For the UConn Graduate Employees Union-UAW, the bargaining process began with surveying members of the bargaining unit and analyzing responses to determine what the union should prioritize, according to Stephen Manicastri, an organizer for GEU-UAW. Union leadership then developed an agenda and allowed members to vote on it, Manicastri stated.
“The reason for that is that one, a union is a democratic institution, and two, having a majority of union members complete the survey gives you the power at the bargaining table to say, this is really what people need in order to be the best researchers and the best teachers they can be at this university,” Manicastri said.
After several months of negotiations, the University of Connecticut and its graduate student union reached an agreement last week. GEU-UAW’s first round of negotiations with administrators began in the fall of 2014 and finished in mid-April of 2015.
Manicastri said that the second round took around the same length of time, though he noted the process was made easier because the union was “more established” and had “basic language” in place to build upon.
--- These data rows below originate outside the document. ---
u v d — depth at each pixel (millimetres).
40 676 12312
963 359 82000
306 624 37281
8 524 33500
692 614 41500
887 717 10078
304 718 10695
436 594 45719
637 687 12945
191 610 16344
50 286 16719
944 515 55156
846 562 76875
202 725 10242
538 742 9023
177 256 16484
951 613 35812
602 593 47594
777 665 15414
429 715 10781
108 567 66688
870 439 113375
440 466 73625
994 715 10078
“It can take about six months to a year, depending on what kind of mobilization there is among union members,” he added.
Though different precedents and regulations govern student unionization at private and public universities, University of Oregon Professor of Labor Education Gordon Lafer wrote in an email that he thinks there is “no great mystery” about how the bargaining at UConn would compare to the process at Harvard.
“The processes are essentially the same,” Lafer wrote.
In 2014, over 70 percent of graduate students at UConn voted in favor of a union. During Harvard’s first Nov. 2016 unionization election, later overturned on procedural grounds, about 52 percent of students voted against unionization.
Manicastri said that he thought the results of GEU-UAW’s negotiations helped convince students on his campus who did not support unionization. According to Manicastri, the contract includes increases to tuition waivers and stipends, interim protections for those who comes forward with sexual harassment allegations, and reduced workloads for research assistants in lab.
“There were obviously people that were skeptics and people that are ideologically opposed to unions,” he said. “The way that you reach out, you kind of show them that this does work, that this process does work.”
University spokespeople declined to comment when asked how Harvard’s administration would handle negotiations if this week’s vote is in favor of unionization.
In an email sent two weeks ago, University Provost Alan M. Garber ’76 highlighted resources that are already available to graduate students absent collective bargaining, including the University’s Title IX officers and the Harvard International Office. University officials have also repeatedly encouraged students to consider the “potential impact of unionization” and vote in the election.